◆ **What you will do**:
Copy the lines in the entries below word for word, starting at the line that contains "genus: Meleagris" and ending at the line that contains "common name: Red rock lobster". Include both of those lines.

◆ **Extracted records**:
○ ○ ○ ○ ○

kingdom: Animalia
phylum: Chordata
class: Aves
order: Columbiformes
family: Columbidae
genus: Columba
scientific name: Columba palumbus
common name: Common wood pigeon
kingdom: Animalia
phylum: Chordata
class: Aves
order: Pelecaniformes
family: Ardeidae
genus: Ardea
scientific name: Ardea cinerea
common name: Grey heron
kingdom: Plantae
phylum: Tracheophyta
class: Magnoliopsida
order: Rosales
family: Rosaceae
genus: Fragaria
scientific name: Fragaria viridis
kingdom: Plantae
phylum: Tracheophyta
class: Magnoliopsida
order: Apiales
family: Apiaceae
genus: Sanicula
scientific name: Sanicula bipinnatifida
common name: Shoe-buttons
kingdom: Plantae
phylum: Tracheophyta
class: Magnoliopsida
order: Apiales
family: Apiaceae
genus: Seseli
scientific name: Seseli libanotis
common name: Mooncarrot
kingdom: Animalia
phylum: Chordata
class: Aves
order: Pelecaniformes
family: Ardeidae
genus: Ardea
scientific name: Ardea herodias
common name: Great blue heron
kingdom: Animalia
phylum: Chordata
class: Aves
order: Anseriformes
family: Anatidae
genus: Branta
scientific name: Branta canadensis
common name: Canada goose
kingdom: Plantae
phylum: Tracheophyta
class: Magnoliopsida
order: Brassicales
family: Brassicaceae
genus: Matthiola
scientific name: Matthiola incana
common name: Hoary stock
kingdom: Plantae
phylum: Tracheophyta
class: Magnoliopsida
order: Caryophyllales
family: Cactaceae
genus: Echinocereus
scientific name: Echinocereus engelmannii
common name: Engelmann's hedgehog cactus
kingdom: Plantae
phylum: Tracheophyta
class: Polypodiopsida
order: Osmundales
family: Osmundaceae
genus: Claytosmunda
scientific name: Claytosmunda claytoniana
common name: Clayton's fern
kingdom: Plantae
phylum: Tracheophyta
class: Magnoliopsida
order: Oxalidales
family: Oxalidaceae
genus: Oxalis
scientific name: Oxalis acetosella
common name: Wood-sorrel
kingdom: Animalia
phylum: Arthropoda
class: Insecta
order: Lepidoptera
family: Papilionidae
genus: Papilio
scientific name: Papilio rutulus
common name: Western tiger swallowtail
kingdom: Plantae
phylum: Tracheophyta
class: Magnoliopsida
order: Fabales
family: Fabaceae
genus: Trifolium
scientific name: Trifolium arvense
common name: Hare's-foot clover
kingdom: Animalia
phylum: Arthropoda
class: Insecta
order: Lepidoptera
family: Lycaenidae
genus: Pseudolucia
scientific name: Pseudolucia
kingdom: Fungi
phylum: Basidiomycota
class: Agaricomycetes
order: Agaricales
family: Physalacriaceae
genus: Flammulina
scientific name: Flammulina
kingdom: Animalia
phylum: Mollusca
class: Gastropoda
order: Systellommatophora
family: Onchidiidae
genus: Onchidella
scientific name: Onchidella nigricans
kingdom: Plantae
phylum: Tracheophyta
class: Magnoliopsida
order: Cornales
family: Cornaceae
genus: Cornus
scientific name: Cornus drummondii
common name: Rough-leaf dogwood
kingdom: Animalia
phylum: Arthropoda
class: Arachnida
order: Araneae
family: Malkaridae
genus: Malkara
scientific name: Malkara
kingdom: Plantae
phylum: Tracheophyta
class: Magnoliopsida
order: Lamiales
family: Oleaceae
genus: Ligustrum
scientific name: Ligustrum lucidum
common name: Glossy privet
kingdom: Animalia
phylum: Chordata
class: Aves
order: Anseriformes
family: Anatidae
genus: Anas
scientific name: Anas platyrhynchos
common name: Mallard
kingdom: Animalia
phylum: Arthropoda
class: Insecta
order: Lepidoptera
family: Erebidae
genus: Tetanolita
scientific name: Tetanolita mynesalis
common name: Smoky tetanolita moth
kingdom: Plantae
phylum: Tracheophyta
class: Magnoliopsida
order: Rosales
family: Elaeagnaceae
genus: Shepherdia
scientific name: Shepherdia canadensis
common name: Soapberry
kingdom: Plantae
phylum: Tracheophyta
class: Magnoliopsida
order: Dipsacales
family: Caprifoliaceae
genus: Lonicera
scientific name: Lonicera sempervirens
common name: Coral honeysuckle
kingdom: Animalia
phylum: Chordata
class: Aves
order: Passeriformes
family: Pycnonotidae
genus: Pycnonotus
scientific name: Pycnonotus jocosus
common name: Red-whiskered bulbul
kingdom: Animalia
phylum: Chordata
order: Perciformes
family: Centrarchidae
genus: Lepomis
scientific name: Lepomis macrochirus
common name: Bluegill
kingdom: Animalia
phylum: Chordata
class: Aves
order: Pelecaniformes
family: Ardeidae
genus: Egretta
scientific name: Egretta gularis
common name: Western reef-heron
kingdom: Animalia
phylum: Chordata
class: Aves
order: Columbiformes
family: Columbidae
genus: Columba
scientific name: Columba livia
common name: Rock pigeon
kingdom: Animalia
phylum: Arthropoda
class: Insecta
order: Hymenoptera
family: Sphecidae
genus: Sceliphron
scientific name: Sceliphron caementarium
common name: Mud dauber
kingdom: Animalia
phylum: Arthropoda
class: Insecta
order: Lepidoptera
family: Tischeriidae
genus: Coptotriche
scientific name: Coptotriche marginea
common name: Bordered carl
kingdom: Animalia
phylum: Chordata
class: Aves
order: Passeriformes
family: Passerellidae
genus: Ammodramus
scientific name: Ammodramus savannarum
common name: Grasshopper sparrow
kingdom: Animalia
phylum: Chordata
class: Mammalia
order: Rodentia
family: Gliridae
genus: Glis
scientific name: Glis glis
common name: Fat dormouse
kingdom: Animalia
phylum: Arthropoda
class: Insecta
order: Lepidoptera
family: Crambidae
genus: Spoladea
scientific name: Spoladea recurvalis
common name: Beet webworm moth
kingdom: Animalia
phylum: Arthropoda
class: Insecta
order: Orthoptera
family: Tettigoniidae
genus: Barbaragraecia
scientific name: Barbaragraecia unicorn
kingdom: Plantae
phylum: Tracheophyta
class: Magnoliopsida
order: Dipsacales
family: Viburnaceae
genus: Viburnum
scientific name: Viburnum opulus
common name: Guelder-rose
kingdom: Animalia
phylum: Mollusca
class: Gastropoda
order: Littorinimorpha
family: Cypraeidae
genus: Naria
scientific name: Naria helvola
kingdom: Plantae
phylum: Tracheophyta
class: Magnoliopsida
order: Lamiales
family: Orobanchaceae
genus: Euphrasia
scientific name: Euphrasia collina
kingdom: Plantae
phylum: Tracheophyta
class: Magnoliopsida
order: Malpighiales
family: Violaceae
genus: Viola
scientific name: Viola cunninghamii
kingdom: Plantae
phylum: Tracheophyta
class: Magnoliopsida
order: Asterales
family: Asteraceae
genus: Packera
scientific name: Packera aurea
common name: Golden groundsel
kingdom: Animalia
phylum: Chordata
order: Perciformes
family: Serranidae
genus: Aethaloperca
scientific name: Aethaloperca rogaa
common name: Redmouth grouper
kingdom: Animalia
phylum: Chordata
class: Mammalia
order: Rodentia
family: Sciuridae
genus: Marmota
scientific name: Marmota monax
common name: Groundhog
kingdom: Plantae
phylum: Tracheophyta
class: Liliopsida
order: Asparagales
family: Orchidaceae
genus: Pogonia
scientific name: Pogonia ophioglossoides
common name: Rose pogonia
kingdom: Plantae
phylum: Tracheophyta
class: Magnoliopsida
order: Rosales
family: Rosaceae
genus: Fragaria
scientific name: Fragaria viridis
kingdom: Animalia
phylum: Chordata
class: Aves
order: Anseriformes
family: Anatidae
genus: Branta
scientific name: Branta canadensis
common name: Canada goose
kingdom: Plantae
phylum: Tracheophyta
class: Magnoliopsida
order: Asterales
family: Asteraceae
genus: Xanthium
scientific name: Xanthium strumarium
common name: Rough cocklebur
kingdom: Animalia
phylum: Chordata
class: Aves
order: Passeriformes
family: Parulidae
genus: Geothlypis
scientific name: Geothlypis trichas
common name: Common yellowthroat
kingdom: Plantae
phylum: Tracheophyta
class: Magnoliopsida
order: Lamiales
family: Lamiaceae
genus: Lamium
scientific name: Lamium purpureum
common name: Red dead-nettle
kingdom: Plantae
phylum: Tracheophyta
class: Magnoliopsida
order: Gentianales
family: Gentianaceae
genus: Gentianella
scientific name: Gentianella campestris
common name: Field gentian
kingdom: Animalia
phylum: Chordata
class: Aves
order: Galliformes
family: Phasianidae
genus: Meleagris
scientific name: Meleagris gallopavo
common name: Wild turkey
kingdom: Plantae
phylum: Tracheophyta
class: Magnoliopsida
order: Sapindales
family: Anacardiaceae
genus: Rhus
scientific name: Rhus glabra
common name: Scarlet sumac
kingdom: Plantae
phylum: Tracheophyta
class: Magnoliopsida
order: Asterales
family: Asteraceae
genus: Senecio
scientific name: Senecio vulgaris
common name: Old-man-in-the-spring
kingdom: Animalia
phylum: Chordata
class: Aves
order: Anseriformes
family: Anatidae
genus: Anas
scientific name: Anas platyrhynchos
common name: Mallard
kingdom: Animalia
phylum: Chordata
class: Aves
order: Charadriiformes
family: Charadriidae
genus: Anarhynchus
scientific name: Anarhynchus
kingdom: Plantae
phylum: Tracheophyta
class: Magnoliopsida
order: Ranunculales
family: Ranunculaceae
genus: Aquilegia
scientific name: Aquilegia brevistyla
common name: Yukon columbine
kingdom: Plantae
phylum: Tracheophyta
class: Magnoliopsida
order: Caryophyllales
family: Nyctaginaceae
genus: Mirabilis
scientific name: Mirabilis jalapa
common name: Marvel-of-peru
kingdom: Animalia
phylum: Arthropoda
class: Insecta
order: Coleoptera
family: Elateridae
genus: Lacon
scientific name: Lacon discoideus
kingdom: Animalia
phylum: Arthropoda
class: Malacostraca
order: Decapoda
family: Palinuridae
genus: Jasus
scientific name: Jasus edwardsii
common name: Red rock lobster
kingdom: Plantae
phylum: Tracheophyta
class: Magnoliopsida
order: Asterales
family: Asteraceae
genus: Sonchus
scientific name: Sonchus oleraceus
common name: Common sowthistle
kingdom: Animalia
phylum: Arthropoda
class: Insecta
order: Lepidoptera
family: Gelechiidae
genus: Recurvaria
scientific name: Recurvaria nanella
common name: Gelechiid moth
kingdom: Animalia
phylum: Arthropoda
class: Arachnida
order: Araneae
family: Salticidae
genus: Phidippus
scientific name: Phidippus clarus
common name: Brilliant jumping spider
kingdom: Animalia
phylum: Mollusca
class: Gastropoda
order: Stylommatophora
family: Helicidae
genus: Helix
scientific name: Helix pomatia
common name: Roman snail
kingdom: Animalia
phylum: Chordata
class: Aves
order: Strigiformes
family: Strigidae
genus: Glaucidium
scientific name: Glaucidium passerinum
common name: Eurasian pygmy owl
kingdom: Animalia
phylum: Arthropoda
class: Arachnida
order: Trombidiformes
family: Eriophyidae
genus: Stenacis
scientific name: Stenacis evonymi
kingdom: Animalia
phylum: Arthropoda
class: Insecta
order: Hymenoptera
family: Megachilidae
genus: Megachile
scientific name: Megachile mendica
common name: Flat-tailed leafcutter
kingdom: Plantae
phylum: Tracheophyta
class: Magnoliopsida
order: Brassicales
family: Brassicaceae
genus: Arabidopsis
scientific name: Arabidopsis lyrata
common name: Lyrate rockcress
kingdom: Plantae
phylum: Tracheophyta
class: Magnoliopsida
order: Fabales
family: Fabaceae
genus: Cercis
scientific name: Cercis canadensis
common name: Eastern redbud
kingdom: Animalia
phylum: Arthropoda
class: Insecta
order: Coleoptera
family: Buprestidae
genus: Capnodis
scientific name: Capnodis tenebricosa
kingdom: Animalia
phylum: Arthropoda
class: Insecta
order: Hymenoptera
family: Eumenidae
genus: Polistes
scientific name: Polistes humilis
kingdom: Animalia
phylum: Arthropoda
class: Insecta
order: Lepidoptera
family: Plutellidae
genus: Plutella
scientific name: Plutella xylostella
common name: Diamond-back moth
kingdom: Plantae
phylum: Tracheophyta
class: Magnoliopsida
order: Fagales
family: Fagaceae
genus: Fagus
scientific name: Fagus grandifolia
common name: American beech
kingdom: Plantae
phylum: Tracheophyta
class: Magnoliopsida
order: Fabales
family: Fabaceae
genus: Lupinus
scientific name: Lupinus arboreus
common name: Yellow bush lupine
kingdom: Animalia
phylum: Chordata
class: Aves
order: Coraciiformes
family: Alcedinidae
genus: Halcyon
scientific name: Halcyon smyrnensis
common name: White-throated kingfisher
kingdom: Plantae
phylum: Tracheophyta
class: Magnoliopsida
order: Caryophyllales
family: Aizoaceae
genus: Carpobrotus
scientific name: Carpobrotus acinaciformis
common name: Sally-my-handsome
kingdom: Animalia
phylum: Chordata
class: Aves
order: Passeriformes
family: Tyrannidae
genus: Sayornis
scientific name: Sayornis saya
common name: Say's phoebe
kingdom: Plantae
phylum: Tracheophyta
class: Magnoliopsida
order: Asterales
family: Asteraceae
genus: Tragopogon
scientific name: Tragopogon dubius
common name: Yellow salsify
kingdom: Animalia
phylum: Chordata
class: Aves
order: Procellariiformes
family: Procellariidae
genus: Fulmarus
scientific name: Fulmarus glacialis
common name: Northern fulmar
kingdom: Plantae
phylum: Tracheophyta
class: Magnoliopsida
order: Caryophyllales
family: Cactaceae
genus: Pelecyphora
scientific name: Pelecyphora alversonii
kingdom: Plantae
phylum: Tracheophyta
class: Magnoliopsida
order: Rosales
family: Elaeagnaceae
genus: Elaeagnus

○ ○ ○ ○ ○

◆ **Result of this task**:
genus: Meleagris
scientific name: Meleagris gallopavo
common name: Wild turkey
kingdom: Plantae
phylum: Tracheophyta
class: Magnoliopsida
order: Sapindales
family: Anacardiaceae
genus: Rhus
scientific name: Rhus glabra
common name: Scarlet sumac
kingdom: Plantae
phylum: Tracheophyta
class: Magnoliopsida
order: Asterales
family: Asteraceae
genus: Senecio
scientific name: Senecio vulgaris
common name: Old-man-in-the-spring
kingdom: Animalia
phylum: Chordata
class: Aves
order: Anseriformes
family: Anatidae
genus: Anas
scientific name: Anas platyrhynchos
common name: Mallard
kingdom: Animalia
phylum: Chordata
class: Aves
order: Charadriiformes
family: Charadriidae
genus: Anarhynchus
scientific name: Anarhynchus
kingdom: Plantae
phylum: Tracheophyta
class: Magnoliopsida
order: Ranunculales
family: Ranunculaceae
genus: Aquilegia
scientific name: Aquilegia brevistyla
common name: Yukon columbine
kingdom: Plantae
phylum: Tracheophyta
class: Magnoliopsida
order: Caryophyllales
family: Nyctaginaceae
genus: Mirabilis
scientific name: Mirabilis jalapa
common name: Marvel-of-peru
kingdom: Animalia
phylum: Arthropoda
class: Insecta
order: Coleoptera
family: Elateridae
genus: Lacon
scientific name: Lacon discoideus
kingdom: Animalia
phylum: Arthropoda
class: Malacostraca
order: Decapoda
family: Palinuridae
genus: Jasus
scientific name: Jasus edwardsii
common name: Red rock lobster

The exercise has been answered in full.